** INPUT FOR THIS TASK follows **

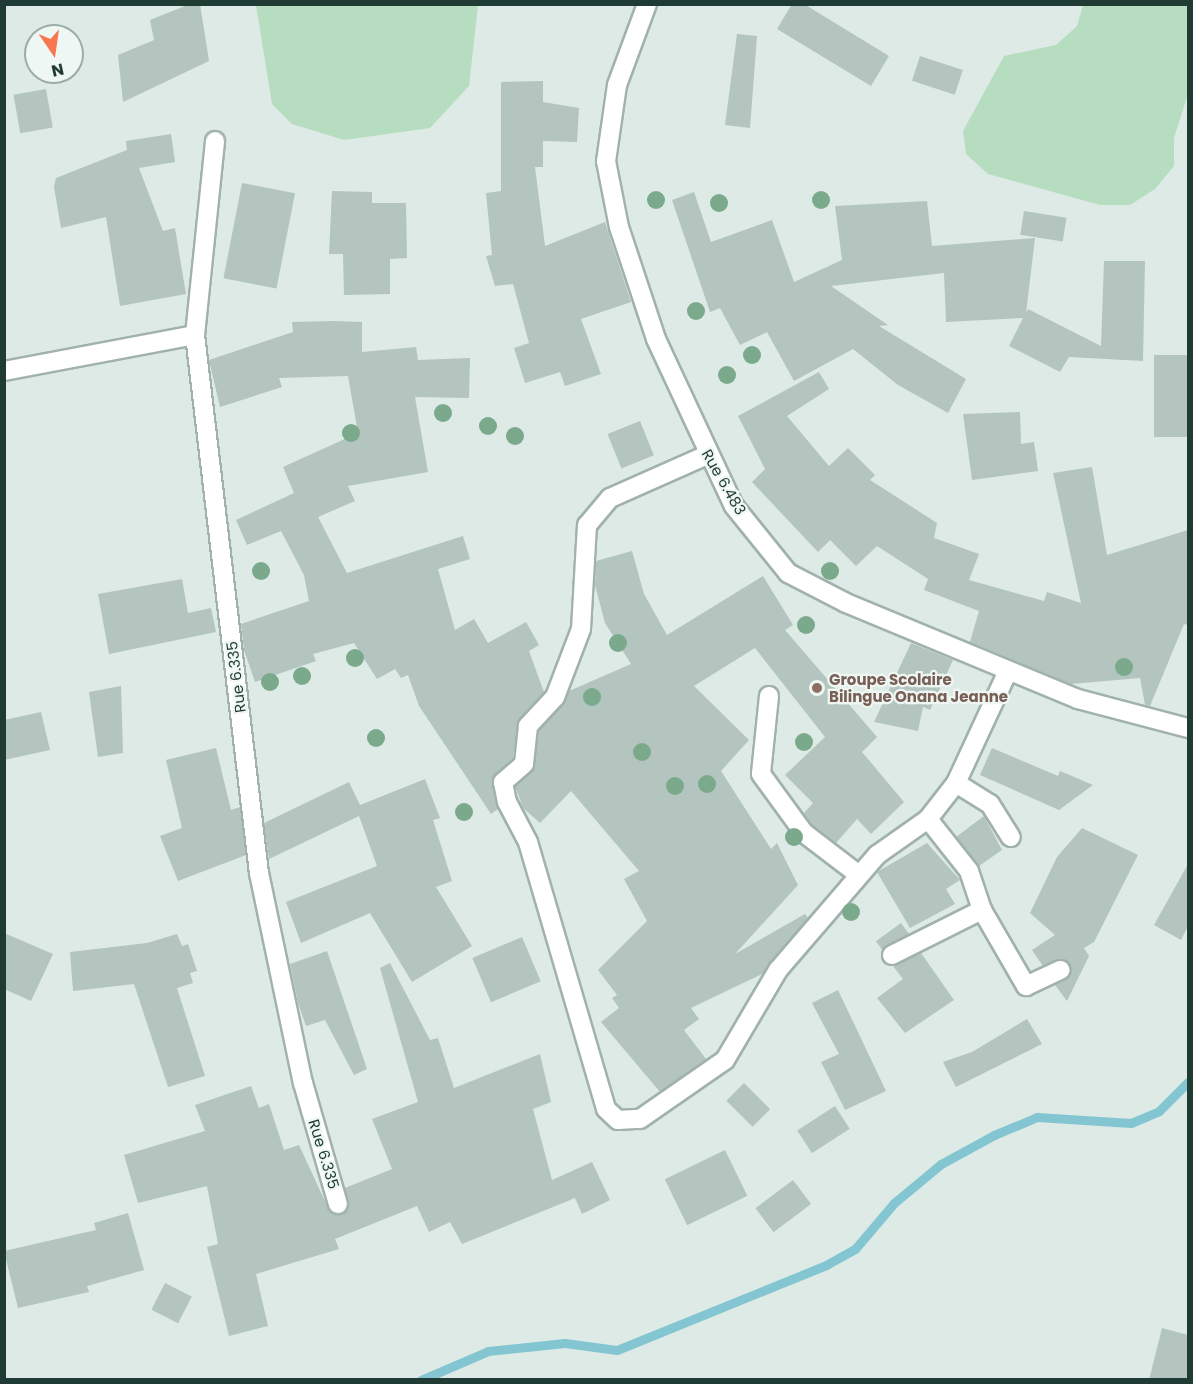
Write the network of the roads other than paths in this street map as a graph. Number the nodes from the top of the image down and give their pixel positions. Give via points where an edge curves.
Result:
1 (647, 4) edge
2 (215, 141) dead end
3 (195, 335) junction
4 (4, 371) edge
5 (706, 454) junction
6 (1007, 673) junction
7 (769, 696) dead end
8 (1188, 728) edge
9 (957, 783) junction
10 (928, 819) junction
11 (1011, 837) dead end
12 (859, 876) junction
13 (982, 910) junction
14 (892, 955) dead end
15 (1060, 970) dead end
16 (339, 1204) dead end

1 - 5 street, Rue 6.483 via 617,85 606,161 636,282
2 - 3 street, Rue 6.335
3 - 4 street
3 - 16 street, Rue 6.335 via 259,873 303,1083
5 - 6 street, Rue 6.483 via 734,506 788,573
5 - 12 street via 610,498 587,525 581,629 555,698 528,726 524,764 503,782 507,802 528,842 606,1109 618,1120 640,1119 724,1060 778,970
6 - 8 street, Rue 6.483 via 1078,699
6 - 9 street
7 - 12 street via 761,774 804,833
9 - 10 street
9 - 11 street via 990,804
10 - 12 street via 878,855
10 - 13 street via 969,871
13 - 14 street
13 - 15 street via 1026,986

** End of INPUT FOR THIS TASK **

§ **YOUR ASSIGNMENT**:
Copy all the entries word for word. Omit any pictures.

§ **RESPONSE TO THE EXERCISE**:
Write the network of the roads other than paths in this street map as a graph. Number the nodes from the top of the image down and give their pixel positions. Give via points where an edge curves.
Result:
1 (647, 4) edge
2 (215, 141) dead end
3 (195, 335) junction
4 (4, 371) edge
5 (706, 454) junction
6 (1007, 673) junction
7 (769, 696) dead end
8 (1188, 728) edge
9 (957, 783) junction
10 (928, 819) junction
11 (1011, 837) dead end
12 (859, 876) junction
13 (982, 910) junction
14 (892, 955) dead end
15 (1060, 970) dead end
16 (339, 1204) dead end

1 - 5 street, Rue 6.483 via 617,85 606,161 636,282
2 - 3 street, Rue 6.335
3 - 4 street
3 - 16 street, Rue 6.335 via 259,873 303,1083
5 - 6 street, Rue 6.483 via 734,506 788,573
5 - 12 street via 610,498 587,525 581,629 555,698 528,726 524,764 503,782 507,802 528,842 606,1109 618,1120 640,1119 724,1060 778,970
6 - 8 street, Rue 6.483 via 1078,699
6 - 9 street
7 - 12 street via 761,774 804,833
9 - 10 street
9 - 11 street via 990,804
10 - 12 street via 878,855
10 - 13 street via 969,871
13 - 14 street
13 - 15 street via 1026,986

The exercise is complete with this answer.